Due fratelli sono stati arrestati e posti ai domiciliari dai carabinieri della Compagnia di Paola (Cosenza) nell’ambito di un’operazione contro il caporalato. Sono accusati di intermediazione illecita e sfruttamento del lavoro, aggravati dalla discriminazione razziale.
Da quanto accertato i due fratelli facevano lavorare in nero nella loro azienda agricola migranti africani oltre a romeni e indiani e la paga variava in base al colore della pelle. I “bianchi”, infatti, prendevano 10 euro in più degli altri, 35 euro contro 25 al giorno: “paghe” comunque da fame.
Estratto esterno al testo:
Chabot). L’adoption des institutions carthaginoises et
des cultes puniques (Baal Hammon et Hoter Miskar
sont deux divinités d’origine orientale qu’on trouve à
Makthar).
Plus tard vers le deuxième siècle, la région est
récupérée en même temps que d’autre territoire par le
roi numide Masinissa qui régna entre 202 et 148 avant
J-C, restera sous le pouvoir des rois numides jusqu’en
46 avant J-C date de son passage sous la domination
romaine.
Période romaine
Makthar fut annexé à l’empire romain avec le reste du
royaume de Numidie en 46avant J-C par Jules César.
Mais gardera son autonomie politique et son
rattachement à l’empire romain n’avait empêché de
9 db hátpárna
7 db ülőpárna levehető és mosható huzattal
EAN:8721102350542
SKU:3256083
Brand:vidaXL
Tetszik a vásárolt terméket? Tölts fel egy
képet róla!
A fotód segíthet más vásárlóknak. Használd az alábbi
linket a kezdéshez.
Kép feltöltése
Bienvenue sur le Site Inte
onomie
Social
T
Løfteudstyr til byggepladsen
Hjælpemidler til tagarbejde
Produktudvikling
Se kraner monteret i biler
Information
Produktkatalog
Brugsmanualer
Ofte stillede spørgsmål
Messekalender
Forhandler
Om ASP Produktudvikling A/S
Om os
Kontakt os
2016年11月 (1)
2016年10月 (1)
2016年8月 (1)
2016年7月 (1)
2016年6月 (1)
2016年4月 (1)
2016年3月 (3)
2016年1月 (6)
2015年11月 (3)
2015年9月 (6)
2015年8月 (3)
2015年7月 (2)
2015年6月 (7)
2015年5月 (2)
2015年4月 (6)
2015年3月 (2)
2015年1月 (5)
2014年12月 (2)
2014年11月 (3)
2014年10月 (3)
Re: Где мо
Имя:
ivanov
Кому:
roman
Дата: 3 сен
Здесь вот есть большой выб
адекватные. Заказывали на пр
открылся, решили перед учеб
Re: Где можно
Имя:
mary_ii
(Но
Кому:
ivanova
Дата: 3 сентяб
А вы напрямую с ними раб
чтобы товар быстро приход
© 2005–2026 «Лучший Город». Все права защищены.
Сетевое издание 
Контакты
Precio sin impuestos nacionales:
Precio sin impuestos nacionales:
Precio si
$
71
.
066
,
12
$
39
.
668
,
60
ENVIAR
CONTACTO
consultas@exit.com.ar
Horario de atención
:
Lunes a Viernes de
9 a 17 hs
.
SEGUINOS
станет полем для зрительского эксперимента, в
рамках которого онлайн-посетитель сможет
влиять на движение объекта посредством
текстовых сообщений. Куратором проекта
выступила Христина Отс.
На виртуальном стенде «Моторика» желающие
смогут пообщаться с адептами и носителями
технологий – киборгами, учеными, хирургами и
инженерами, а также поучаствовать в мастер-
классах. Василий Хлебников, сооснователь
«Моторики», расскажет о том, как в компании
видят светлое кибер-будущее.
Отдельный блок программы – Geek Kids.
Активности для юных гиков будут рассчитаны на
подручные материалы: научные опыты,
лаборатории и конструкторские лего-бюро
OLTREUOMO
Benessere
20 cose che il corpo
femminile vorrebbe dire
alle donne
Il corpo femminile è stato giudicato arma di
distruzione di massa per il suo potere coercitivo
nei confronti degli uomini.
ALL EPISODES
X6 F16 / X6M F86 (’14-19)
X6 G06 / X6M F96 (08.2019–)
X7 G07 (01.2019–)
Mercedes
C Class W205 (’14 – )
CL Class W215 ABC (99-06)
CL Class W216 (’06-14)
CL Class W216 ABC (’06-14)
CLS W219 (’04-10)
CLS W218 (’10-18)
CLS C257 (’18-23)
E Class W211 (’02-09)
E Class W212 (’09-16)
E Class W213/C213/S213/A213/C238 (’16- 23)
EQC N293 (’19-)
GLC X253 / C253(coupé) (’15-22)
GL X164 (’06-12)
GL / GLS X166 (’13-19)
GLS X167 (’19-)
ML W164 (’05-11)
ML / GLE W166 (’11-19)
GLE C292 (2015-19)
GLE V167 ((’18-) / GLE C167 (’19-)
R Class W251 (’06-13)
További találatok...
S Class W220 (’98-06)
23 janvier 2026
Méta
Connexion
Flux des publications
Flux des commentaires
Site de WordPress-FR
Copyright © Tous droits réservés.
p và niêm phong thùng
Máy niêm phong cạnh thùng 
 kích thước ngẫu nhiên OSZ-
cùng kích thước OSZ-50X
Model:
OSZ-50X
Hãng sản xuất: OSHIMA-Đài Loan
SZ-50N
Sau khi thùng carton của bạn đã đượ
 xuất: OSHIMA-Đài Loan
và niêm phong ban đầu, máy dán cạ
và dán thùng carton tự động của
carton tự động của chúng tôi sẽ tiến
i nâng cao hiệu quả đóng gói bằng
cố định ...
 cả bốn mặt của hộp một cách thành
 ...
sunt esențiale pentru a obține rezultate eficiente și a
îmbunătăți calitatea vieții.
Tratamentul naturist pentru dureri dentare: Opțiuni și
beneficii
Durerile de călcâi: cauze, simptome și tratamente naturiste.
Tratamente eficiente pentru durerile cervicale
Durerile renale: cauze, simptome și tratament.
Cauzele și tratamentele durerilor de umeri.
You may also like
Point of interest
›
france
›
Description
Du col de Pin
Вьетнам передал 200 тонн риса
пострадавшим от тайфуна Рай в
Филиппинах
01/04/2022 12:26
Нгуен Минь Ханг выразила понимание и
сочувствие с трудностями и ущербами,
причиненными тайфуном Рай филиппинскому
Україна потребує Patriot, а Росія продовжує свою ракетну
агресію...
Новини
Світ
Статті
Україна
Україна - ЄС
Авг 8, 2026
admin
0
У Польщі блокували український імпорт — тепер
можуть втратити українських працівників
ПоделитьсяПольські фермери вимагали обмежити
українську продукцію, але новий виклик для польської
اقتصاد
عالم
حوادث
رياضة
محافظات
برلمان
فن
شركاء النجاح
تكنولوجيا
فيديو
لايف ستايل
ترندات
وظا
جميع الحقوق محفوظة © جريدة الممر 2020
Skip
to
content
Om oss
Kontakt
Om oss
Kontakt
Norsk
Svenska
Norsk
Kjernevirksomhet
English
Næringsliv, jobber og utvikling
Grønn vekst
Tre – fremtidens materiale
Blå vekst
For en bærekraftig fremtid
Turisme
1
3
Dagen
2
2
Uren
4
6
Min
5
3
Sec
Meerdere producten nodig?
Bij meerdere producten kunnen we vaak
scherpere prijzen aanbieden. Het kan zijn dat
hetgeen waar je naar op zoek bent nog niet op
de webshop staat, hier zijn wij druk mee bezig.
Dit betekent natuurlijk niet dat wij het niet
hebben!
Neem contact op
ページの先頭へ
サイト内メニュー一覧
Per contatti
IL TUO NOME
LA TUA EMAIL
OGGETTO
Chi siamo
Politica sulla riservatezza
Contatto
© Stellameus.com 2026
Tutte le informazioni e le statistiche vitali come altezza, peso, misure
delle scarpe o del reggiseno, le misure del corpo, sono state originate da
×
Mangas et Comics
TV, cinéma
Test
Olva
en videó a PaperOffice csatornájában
I provvedimenti restrittivi sono stati disposti dal gip del Tribunale di Paola Maria Grazia Elia su richiesta della Procura della Repubblica nell’ambito di un’inchiesta sullo sfruttamento dei rifugiati ospitati nei centri di accoglienza. Ai due fratelli, di 48 e 41 anni, è stata anche sequestrata l’azienda e altri beni per un valore di due milioni circa.
Le indagini, condotte dai carabinieri della Stazione di Amantea sotto la direzione del pm Anna Chiara Fasano e il coordinamento del procuratore di Paola Pierpaolo Bruni, hanno permesso di accertare che i rifugiati, principalmente provenienti dal Nigeria, Gambia, Senegal e Guinea Bissau, venivano solitamente prelevati in una strada parallela del centro di accoglienza “Ninfa Marina” e portati a lavorare nell’azienda agricola dei due fratelli arrestati. I rifugiati africani si trovavano a lavorare nei campi assieme ad altri lavoratori in nero provenienti principalmente dalla Romania e dall’India, ma la paga variava in base al colore della pelle.